Clement Farm is Conservation Land. Is it being harmed in the process of converting it to a Disc Golf Course?
Andrew: “First, the Course takes up very little of the Conservation Land. We used pre-existing openings from logging roads for the holes and cleaned out debris and fallen trees that might have blocked walking paths. We were carefully scrutinized by the Trails Committee, and the Conservation Dept. We’ve actually improved the hiking experience by creating a wooden bridge over one section of the stream. We can’t promise perfection, but we strictly promote “Carry In, Carry Out” trash policies, and our volunteers and players alike, often clean up trash left by others.”
What’s special about this course?
Andrew: “The different elevations, and landscape, the enormous variety of plants that grow in the area, like many courses, this one was designed to highlight the natural landscape, including signature trees and other features, the fact that it is family friendly… these things make the course itself unique. What makes Disc Golf special are the players who are respectful of the land and the neighbors, who look out for and report found discs, who work to make the experience a very positive one, and literally help build and maintain the course. NOTE: We are always, looking for volunteers so if you love the course and want to help out go to our Haverhill Disc Golf Association FB page.”

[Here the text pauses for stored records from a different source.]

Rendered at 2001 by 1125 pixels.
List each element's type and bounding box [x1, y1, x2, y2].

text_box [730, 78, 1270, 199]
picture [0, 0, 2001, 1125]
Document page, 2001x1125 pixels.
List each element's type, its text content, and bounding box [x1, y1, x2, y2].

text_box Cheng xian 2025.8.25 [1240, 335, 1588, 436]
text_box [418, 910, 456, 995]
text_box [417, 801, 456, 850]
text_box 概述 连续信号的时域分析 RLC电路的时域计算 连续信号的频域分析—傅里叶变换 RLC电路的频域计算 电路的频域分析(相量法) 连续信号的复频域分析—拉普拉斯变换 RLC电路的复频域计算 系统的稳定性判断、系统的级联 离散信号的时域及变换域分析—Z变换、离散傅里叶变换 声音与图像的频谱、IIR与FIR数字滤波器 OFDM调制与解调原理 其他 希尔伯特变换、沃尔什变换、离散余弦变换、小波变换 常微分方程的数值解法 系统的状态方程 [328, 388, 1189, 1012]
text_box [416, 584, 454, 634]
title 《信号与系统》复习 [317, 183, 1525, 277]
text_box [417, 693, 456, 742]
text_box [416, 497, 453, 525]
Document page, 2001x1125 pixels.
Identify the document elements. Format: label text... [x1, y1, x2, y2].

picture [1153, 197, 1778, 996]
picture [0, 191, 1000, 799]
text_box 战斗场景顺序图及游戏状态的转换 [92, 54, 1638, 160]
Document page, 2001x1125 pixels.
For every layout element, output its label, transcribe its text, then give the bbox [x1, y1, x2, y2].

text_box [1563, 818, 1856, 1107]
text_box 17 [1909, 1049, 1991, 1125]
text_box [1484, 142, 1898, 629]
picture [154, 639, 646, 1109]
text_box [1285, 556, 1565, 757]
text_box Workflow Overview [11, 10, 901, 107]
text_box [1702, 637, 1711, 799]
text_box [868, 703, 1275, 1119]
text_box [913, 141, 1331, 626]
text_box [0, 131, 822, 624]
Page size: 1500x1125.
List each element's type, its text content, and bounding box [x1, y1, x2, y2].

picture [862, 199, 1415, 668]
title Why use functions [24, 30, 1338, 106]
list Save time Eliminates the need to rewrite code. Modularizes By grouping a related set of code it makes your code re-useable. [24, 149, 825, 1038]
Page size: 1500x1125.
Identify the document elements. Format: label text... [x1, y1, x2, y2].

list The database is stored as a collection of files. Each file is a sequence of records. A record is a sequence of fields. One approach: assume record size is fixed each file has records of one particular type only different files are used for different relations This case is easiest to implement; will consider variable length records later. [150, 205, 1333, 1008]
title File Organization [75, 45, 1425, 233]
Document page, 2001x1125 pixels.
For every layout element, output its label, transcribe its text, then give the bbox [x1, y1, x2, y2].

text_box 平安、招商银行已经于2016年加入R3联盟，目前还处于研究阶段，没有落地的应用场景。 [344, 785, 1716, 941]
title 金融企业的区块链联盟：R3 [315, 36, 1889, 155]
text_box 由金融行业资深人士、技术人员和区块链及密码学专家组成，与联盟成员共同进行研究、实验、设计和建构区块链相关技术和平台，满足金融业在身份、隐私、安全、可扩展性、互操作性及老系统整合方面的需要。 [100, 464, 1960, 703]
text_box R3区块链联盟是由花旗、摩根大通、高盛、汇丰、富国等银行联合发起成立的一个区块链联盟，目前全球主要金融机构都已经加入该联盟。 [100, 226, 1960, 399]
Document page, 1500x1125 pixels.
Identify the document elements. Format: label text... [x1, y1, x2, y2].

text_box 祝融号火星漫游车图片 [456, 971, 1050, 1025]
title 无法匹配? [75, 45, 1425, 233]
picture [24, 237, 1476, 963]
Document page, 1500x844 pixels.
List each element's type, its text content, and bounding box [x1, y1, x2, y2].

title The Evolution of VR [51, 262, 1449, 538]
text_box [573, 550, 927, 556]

How do you stay safe during hunting season?
Andrew: “We haven’t heard any shots close by so we’re not aware of how close hunters can legally come to this land, however, this was a designated hiking trail long before we got here, but we’d advise anyone to call the City if they have concerns about how nearby hunters might be, always take precautions, wear bright colors, and be aware of your surroundings.”
Do you win a million dollars if you get a hole in one like on some golf courses?
Andrew: “No, but who knows what will happen when we bring tournaments with major sponsors to this course, including one already planned for next year (Our first official tournament, the Boom Sauce Open, is planned for May.) By the way, we’ve already had a report of a hole in one on the course.”
THOH was having difficulty with the camera – keeping the lens clear and working through issues of mist making the lens stick, refusing to extend and retract. That was a good signal to wrap up our meeting, but then shortly before 10 am, a group of six men from Pelham, NH moved to the first tee. They graciously agreed to be photographed. The six different men had six different driving techniques. One was so unique we asked if the player had been a shot putter in high school or college. The answer was ‘no’. He’d just found a way that worked for him and was sticking with it.
Newbies – If you ever bought into the belief that “Golf is a Good Walk Spoiled”, (a quote regularly but most likely erroneously attributed to Mark Twain), consider Disc Golf. You probably already know how to throw a Frisbee and all the rest is finesse. Take an hour and give it a try, don’t even keep score, and if we meet, we’ll wave you on in case we slow things down to photograph the awesome scenery along the way, just don’t forget to report back.